Darin Adler wrote in https://bugs.webkit.org/show_bug.cgi?id=97335#c21 "I think we should investigate having the variadic string support use Vector<AtomicString> for the same reason that the single-argument functions use AtomicString."
Created attachment 166298 [details] Patch
Comment on attachment 166298 [details] Patch View in context: https://bugs.webkit.org/attachment.cgi?id=166298&action=review > Source/WebCore/bindings/scripts/test/V8/V8TestObj.cpp:1925 > + Vector<Node*> tail; Now the generated type is same for V8 and JSC.
Comment on attachment 166298 [details] Patch WebCore/html changes LGTM.
> "I think we should investigate having the variadic string support use Vector<AtomicString> for the same reason that the single-argument functions use AtomicString." Did we investigate?
(In reply to comment #4) > > "I think we should investigate having the variadic string support use Vector<AtomicString> for the same reason that the single-argument functions use AtomicString." > > Did we investigate? I'm not really sure what Darin wanted to investigate? It is cleaner to use Vector<AtomicString> since all the other DOMTokenList functions use AtomicString.
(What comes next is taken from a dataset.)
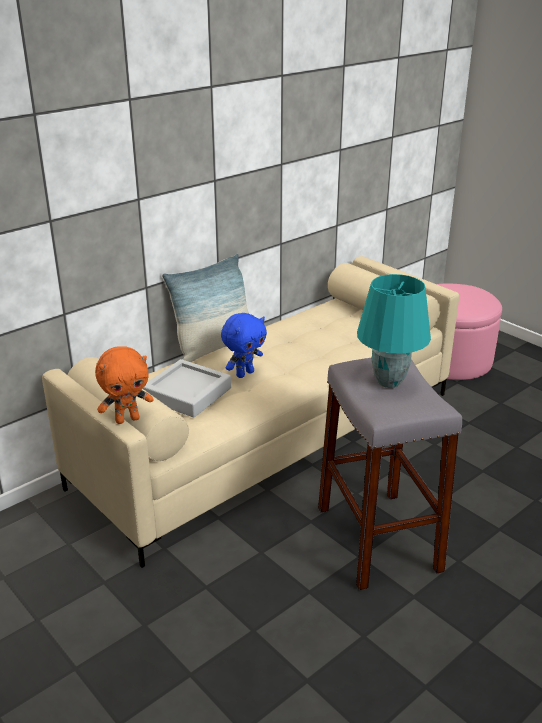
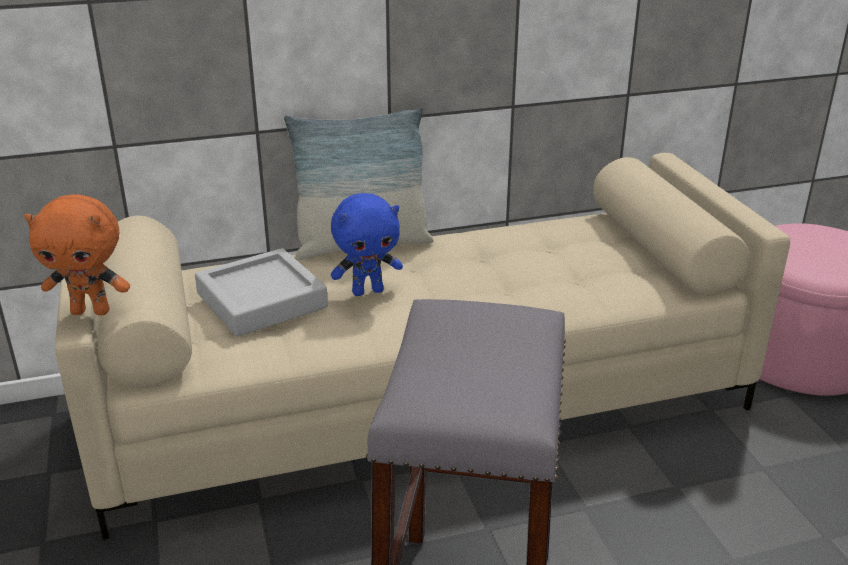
camera: 25 degrees right, 0 degrees up
(390, 382) = (481, 352): turquoise table lamp -> none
Comment on attachment 166298 [details] Patch View in context: https://bugs.webkit.org/attachment.cgi?id=166298&action=review > Source/WebCore/ChangeLog:9 > + This makes DOMString... args use Vector<AtomicString> instead of Vector<String>. > + Why is that always the right decision. I can see it making sense for DOMTokenList (where we want to treat the strings as tokens), but not in the general case. > Source/WebCore/ChangeLog:12 > + No new tests. No change in behavior. Does this speed something up? > Source/WebCore/bindings/js/JSDOMBinding.h:367 > + indexedValue = jsValue.toString(exec)->value(exec); jsValue.toWTFString(exec) would be slightly less code. What is the return value for here? Should it return true even if there was an exception?
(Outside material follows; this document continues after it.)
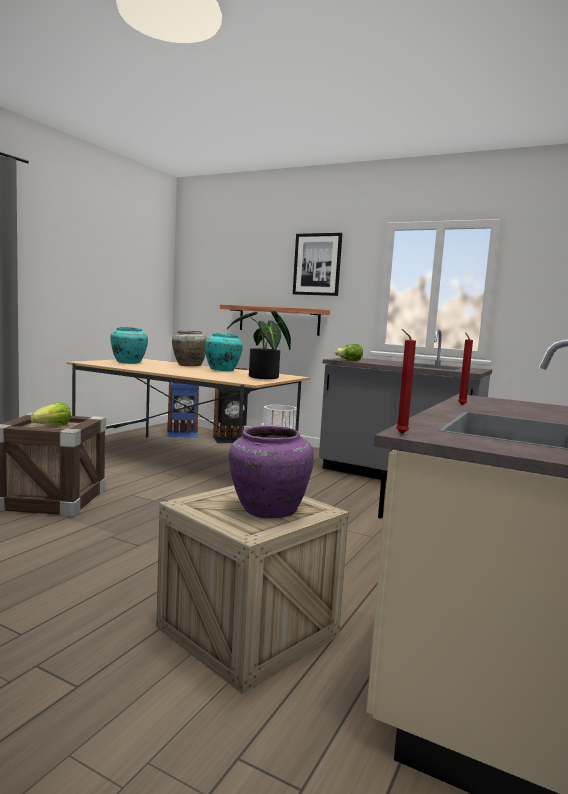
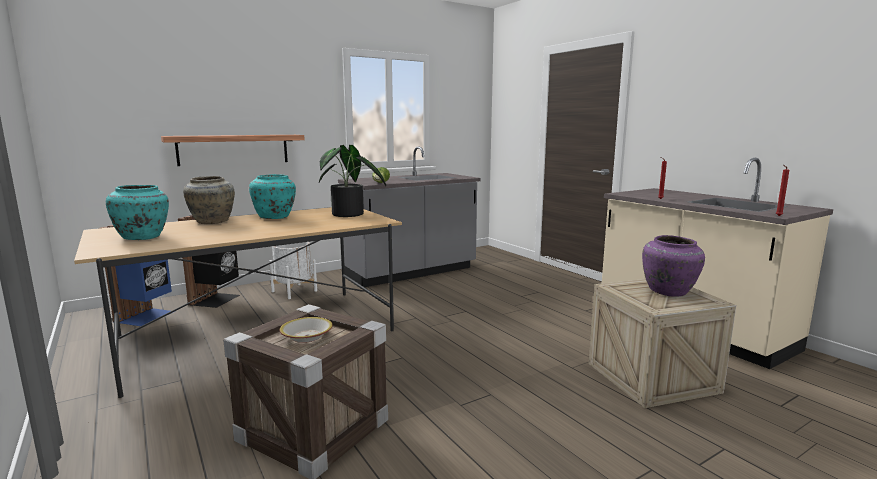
camera: 60 degrees left, 5 degrees up
(52, 426) = (307, 336): lettuce -> bowl
(317, 264) = (274, 85): picture -> none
I did a perf test which does: element.classList.remove('aaaaa', 'bbbbb', 'ccccc'); element.classList.add('aaaaa', 'bbbbb', 'ccccc'); Vector<String> 2941.29±2.54% 2935.29±2.46% 3035.28±2.99% Vector<AtomicString> 2982.24±3.04% 3136.07±3.14% 3098.22±2.47% Based on this simple test, using AtomicString is slightly faster but it is very close to the noise level. Based on these I think it is cleaner to continue to use String, since it is more generic.
Should we close this as WONTFIX then?
(In reply to comment #8) > Should we close this as WONTFIX then? I'm fine with that but I would still like to hear from Darin what he had in mind.